LISTED RECORDS:

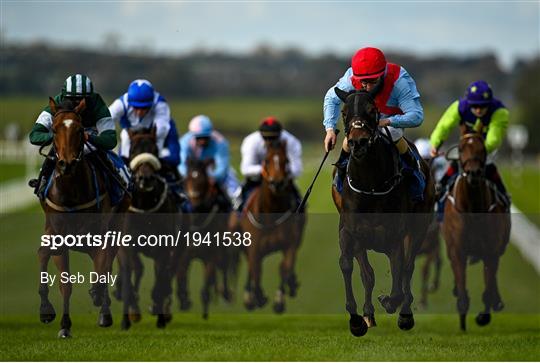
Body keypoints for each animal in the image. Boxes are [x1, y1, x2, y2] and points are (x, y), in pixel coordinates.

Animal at [37, 96, 130, 338]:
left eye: (79, 130)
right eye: (54, 128)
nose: (66, 163)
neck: (72, 191)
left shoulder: (101, 233)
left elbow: (102, 267)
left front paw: (99, 298)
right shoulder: (58, 233)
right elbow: (64, 282)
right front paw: (62, 324)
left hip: (117, 222)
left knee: (106, 264)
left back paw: (103, 307)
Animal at [116, 128, 179, 330]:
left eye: (155, 149)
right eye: (133, 149)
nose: (146, 179)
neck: (145, 206)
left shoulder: (164, 247)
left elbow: (160, 279)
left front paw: (160, 318)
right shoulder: (126, 245)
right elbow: (129, 274)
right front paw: (127, 319)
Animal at [238, 139, 306, 312]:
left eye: (286, 160)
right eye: (267, 160)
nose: (277, 182)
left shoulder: (289, 244)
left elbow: (285, 267)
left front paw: (279, 299)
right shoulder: (254, 248)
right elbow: (256, 271)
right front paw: (258, 296)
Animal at [332, 89, 436, 338]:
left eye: (372, 110)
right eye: (344, 111)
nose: (358, 142)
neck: (370, 186)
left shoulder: (395, 236)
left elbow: (400, 273)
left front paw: (391, 303)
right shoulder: (350, 232)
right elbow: (351, 267)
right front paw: (357, 319)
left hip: (419, 229)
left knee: (408, 268)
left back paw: (405, 312)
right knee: (369, 274)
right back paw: (369, 314)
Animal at [442, 132, 510, 332]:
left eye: (483, 149)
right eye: (461, 148)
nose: (473, 173)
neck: (472, 209)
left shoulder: (491, 251)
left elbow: (489, 283)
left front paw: (483, 315)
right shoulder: (457, 250)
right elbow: (462, 288)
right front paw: (462, 319)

ABOUT THIS TASK:
Please print exactly the lines from the one containing "left front paw: (391, 303)" through the last line of the material.

SOLUTION TO THE EXERCISE:
left front paw: (391, 303)
right shoulder: (350, 232)
right elbow: (351, 267)
right front paw: (357, 319)
left hip: (419, 229)
left knee: (408, 268)
left back paw: (405, 312)
right knee: (369, 274)
right back paw: (369, 314)
Animal at [442, 132, 510, 332]:
left eye: (483, 149)
right eye: (461, 148)
nose: (473, 173)
neck: (472, 209)
left shoulder: (491, 251)
left elbow: (489, 283)
left front paw: (483, 315)
right shoulder: (457, 250)
right elbow: (462, 288)
right front paw: (462, 319)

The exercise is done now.